Butterflies: Warming Up
It can get pretty toasty in the Butterflies Live! exhibit, especially on those hot summer days. While we (humans) might think it’s too hot, the butterflies love it and actually need it. In fact, butterflies can’t even fly if their body temperature is less than 86 degrees Fahrenheit! Butterflies are cold blooded (ectothermic) and have no means for regulating their body temperatures. Instead, they have to rely on behavioral instincts to warm their bodies up in order to fly, also known as thermoregulation.

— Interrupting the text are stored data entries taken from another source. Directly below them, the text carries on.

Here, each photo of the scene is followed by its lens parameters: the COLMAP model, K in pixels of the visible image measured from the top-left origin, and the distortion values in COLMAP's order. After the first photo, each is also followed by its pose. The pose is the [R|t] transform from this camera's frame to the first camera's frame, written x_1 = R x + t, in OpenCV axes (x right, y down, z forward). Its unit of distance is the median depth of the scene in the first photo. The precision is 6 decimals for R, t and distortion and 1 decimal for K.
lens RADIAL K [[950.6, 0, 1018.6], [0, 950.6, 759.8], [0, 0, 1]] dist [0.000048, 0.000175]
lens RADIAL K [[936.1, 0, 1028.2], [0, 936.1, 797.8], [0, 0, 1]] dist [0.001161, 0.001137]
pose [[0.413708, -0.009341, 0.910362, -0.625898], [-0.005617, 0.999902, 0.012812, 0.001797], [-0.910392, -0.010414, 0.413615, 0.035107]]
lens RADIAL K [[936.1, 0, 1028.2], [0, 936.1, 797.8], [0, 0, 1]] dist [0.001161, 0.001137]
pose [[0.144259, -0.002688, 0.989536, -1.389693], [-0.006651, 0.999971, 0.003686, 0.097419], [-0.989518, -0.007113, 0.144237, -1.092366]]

One way the butterflies do this is to bask in the sun, called dorsal basking. You can usually find them resting with their wings open on a sunny spot on our stone floor or a nice, big leaf by the window. Think of this activity like a solar panel. The butterflies are using the surface of their wings to soak in and absorb the heat from the sun to give them energy. While most butterflies do this, some butterfly families use the underside of their wings to absorb heat called lateral basking. These include the clouded yellows (Colias croceus) and green hairstreaks (Callophrys rubi) who always rest with their wings closed. Lateral basking includes a system of tilting one side of the wings towards the sun and switching sides when they get too hot.
Besides basking, butterflies take part in another behavioral strategy called shivering. This is exactly what it sounds like. Butterflies will rapidly shake or shiver in order to raise their body temperatures to prepare for flight. This heats up the thorax (abdomen) and helps them fly a short distance. While warming up can be difficult, butterflies can also get too hot! So sometimes they will seek shelter under leaves and on tree trunks to cool down.
We try our very best to create an ideal temperature and humidity level that mimics our tropical butterfly species’ natural environments. But don’t let the heat keep you away, stay hydrated and drink lots of water so you stay cool and can enjoy our butterflies.